Records provided —
____________

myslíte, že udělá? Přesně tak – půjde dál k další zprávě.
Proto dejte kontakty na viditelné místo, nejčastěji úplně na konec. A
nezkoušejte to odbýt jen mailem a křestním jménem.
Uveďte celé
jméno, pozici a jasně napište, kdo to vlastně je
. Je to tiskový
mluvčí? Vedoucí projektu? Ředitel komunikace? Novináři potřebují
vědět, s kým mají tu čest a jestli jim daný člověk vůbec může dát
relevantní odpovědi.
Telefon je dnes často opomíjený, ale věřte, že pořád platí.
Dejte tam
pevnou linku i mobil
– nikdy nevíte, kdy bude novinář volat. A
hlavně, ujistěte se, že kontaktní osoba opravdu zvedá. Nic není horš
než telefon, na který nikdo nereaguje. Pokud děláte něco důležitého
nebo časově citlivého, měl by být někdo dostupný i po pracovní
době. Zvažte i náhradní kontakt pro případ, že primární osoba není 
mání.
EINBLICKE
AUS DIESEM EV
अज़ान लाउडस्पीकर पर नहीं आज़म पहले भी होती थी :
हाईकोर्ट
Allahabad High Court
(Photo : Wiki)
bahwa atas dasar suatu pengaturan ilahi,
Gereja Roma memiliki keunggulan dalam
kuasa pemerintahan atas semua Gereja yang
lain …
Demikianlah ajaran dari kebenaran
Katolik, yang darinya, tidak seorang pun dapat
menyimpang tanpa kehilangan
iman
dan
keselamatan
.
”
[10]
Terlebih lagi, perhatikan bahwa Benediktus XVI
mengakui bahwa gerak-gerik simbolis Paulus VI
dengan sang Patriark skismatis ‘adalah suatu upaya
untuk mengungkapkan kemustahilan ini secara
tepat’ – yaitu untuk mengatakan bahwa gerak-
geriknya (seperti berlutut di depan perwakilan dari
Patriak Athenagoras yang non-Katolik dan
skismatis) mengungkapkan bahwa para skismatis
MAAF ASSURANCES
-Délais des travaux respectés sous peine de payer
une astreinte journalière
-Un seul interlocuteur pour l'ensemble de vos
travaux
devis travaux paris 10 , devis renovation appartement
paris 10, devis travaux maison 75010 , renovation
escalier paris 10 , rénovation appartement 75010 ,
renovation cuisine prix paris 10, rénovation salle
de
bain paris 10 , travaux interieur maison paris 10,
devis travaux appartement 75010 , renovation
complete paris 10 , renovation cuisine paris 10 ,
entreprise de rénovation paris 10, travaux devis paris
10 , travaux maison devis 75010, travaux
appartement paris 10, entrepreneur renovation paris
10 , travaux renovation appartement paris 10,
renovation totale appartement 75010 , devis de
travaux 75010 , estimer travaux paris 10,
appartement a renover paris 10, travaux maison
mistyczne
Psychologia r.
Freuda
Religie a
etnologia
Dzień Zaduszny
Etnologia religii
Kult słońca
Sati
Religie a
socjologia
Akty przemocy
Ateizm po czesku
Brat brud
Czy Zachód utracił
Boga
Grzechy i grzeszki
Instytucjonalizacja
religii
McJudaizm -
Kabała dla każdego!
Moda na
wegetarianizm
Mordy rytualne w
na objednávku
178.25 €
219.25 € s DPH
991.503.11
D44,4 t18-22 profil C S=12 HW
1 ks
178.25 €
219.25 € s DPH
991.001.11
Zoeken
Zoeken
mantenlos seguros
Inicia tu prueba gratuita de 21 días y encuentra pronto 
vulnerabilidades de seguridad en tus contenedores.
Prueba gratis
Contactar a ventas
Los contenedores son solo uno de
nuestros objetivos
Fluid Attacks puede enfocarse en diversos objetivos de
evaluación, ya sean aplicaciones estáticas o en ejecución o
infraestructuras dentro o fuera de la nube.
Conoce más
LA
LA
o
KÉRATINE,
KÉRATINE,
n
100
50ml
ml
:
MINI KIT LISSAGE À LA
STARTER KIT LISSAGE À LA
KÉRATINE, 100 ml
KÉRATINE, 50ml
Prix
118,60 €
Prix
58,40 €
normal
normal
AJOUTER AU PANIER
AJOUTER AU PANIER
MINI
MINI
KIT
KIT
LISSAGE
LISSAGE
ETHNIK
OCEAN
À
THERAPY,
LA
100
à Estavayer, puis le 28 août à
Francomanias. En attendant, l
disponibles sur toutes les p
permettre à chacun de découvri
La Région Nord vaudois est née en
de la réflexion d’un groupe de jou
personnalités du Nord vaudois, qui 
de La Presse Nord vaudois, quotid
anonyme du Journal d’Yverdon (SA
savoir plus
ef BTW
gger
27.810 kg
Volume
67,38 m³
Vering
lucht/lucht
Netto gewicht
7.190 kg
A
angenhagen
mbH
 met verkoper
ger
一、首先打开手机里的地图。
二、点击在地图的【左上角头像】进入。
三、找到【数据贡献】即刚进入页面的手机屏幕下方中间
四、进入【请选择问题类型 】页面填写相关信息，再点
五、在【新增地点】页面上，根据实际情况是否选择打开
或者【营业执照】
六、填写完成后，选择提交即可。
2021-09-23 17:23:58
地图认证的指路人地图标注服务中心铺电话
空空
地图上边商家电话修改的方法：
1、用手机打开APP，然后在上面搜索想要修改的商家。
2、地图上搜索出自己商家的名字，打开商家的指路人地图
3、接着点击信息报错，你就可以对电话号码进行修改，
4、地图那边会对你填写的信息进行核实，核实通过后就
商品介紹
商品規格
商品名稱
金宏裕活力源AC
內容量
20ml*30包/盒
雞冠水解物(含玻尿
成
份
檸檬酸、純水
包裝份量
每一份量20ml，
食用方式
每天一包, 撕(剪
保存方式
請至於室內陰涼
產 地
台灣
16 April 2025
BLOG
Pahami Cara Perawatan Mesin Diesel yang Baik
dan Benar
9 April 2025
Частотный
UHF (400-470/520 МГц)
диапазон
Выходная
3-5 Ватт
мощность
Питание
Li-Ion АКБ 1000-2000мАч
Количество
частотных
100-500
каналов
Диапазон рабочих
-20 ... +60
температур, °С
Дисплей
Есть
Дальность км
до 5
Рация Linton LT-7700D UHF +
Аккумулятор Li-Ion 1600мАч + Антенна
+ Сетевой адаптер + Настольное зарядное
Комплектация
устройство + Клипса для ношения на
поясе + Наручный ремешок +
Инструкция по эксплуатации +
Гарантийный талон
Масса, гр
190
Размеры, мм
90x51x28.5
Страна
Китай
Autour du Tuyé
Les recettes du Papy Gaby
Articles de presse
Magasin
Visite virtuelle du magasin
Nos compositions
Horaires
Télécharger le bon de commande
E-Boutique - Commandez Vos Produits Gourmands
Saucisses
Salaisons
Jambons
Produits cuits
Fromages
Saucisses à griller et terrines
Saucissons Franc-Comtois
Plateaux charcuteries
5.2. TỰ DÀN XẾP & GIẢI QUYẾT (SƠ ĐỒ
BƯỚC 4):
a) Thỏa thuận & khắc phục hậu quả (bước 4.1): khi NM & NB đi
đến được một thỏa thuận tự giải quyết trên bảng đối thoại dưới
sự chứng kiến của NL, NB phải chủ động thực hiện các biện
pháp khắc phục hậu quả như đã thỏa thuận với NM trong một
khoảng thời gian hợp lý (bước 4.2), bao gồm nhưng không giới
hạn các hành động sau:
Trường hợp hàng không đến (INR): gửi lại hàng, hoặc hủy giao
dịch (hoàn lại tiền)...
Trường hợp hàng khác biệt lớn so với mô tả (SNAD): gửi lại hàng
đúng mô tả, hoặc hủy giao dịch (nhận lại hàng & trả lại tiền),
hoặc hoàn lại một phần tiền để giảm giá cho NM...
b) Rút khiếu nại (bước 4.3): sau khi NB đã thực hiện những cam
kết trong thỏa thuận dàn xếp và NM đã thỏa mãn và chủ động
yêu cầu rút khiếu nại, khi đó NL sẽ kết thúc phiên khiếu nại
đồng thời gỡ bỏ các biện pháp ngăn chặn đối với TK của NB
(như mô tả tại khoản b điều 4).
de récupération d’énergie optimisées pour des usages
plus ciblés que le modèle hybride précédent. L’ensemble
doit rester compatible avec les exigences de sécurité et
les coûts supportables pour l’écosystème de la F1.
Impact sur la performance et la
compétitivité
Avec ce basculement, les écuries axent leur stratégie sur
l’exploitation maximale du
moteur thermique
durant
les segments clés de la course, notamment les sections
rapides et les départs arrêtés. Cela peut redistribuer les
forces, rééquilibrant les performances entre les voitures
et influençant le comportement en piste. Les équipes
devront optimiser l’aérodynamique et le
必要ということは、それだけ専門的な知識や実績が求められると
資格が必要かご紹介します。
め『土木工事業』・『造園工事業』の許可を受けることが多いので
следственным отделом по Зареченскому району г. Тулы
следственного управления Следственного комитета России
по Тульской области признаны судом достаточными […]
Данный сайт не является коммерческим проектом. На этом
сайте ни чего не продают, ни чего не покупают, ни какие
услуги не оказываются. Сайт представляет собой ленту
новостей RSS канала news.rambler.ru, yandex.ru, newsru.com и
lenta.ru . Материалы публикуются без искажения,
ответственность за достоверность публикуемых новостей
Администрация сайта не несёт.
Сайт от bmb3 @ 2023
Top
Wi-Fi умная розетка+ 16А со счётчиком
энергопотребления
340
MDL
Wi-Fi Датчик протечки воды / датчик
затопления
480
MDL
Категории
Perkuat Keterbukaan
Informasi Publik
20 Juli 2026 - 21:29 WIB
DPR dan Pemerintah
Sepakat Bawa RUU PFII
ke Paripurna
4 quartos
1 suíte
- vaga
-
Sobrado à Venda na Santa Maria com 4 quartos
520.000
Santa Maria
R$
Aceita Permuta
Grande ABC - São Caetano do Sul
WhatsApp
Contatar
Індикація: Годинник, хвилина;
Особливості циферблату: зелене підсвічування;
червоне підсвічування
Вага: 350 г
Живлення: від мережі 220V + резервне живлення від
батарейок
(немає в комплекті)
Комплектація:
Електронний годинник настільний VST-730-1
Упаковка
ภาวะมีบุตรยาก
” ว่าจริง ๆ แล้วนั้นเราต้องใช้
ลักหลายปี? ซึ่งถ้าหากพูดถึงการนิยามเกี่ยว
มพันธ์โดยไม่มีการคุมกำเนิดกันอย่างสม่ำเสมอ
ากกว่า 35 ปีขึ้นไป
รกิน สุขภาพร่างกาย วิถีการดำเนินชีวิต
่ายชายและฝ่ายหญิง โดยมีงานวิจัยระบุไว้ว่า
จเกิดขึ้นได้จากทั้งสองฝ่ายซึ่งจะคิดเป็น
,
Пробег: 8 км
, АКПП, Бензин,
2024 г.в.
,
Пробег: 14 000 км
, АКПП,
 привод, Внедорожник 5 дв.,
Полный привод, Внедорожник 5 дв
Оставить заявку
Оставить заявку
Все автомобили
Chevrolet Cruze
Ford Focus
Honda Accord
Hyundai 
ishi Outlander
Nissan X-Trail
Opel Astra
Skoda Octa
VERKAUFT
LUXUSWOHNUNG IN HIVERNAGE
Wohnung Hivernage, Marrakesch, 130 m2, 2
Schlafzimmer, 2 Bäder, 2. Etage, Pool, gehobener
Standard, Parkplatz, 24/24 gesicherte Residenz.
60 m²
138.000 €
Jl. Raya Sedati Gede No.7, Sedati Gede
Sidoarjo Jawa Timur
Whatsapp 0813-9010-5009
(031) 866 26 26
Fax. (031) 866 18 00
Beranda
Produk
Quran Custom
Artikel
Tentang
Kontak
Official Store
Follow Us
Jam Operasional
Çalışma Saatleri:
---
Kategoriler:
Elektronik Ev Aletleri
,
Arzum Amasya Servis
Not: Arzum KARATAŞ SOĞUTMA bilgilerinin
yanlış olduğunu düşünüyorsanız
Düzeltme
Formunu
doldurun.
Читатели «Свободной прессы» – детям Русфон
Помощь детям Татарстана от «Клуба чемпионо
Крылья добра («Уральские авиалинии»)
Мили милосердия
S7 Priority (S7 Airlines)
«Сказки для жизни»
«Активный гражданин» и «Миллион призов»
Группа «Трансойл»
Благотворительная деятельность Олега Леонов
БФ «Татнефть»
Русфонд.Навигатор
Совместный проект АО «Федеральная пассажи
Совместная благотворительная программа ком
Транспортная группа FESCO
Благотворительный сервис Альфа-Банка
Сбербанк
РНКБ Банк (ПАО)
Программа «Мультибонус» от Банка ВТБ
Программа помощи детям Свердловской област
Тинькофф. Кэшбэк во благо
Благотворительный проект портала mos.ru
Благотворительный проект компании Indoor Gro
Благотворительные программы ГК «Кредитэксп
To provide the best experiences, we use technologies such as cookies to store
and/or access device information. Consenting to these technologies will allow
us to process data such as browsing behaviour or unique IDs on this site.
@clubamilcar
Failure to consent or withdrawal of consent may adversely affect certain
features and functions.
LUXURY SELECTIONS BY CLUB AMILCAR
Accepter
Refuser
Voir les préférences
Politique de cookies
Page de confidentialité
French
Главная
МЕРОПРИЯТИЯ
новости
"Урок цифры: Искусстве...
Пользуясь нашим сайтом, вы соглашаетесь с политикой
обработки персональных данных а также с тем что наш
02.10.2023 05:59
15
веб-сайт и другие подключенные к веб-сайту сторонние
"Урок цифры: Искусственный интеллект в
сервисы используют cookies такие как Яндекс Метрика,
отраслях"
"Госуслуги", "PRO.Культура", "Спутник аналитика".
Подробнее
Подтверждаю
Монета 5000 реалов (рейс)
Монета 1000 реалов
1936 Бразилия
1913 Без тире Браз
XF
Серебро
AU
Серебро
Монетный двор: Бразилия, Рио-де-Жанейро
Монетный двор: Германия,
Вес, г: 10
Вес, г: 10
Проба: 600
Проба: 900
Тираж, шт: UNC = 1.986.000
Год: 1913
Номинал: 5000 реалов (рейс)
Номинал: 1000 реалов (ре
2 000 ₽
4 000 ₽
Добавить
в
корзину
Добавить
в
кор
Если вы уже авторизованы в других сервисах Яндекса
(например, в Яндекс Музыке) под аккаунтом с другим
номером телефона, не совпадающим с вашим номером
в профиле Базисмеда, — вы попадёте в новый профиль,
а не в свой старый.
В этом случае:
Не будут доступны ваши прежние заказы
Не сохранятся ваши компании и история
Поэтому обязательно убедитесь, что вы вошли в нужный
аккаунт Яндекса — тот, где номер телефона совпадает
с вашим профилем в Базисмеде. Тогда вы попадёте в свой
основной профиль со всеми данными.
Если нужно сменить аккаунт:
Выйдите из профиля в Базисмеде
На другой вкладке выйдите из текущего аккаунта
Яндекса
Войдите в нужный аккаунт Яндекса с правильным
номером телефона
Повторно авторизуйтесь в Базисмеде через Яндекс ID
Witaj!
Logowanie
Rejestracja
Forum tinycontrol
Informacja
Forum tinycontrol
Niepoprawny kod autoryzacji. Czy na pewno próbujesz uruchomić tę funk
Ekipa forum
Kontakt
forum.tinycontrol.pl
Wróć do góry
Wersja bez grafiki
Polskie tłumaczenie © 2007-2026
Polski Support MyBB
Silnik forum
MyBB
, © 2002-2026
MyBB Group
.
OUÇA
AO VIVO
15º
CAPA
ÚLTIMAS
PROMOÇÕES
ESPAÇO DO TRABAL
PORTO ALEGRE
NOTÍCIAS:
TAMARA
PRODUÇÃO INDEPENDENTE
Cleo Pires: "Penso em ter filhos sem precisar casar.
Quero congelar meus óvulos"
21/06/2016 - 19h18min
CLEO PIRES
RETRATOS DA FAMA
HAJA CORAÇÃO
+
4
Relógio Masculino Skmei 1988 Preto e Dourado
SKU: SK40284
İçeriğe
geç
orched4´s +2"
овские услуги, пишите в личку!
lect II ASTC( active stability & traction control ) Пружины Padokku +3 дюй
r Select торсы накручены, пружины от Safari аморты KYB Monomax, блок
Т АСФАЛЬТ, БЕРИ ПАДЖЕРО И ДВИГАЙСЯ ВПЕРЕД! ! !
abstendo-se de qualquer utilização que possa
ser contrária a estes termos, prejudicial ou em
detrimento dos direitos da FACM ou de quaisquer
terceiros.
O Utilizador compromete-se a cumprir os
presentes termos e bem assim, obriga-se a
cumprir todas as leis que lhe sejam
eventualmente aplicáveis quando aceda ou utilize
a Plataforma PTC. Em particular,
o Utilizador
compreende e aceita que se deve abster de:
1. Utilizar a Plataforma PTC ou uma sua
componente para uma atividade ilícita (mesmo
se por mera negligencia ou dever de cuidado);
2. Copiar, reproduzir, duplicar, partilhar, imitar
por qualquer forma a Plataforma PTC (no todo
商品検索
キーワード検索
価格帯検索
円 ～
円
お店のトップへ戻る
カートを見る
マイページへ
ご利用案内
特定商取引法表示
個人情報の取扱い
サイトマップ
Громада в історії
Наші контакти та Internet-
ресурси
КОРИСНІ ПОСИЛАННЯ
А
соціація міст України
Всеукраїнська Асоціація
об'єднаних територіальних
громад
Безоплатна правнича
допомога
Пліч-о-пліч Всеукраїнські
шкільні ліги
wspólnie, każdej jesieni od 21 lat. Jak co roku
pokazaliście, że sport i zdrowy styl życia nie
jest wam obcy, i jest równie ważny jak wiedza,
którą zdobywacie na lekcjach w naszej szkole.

____________

Work order —
Send back exactly the lines of the listing above starting at the one with "Wi-Fi Датчик протечки воды / датчик" and ending at the one with "Полный привод, Внедорожник 5 дв", inclusive, and no others.

Your solution —
Wi-Fi Датчик протечки воды / датчик
затопления
480
MDL
Категории
Perkuat Keterbukaan
Informasi Publik
20 Juli 2026 - 21:29 WIB
DPR dan Pemerintah
Sepakat Bawa RUU PFII
ke Paripurna
4 quartos
1 suíte
- vaga
-
Sobrado à Venda na Santa Maria com 4 quartos
520.000
Santa Maria
R$
Aceita Permuta
Grande ABC - São Caetano do Sul
WhatsApp
Contatar
Індикація: Годинник, хвилина;
Особливості циферблату: зелене підсвічування;
червоне підсвічування
Вага: 350 г
Живлення: від мережі 220V + резервне живлення від
батарейок
(немає в комплекті)
Комплектація:
Електронний годинник настільний VST-730-1
Упаковка
ภาวะมีบุตรยาก
” ว่าจริง ๆ แล้วนั้นเราต้องใช้
ลักหลายปี? ซึ่งถ้าหากพูดถึงการนิยามเกี่ยว
มพันธ์โดยไม่มีการคุมกำเนิดกันอย่างสม่ำเสมอ
ากกว่า 35 ปีขึ้นไป
รกิน สุขภาพร่างกาย วิถีการดำเนินชีวิต
่ายชายและฝ่ายหญิง โดยมีงานวิจัยระบุไว้ว่า
จเกิดขึ้นได้จากทั้งสองฝ่ายซึ่งจะคิดเป็น
,
Пробег: 8 км
, АКПП, Бензин,
2024 г.в.
,
Пробег: 14 000 км
, АКПП,
 привод, Внедорожник 5 дв.,
Полный привод, Внедорожник 5 дв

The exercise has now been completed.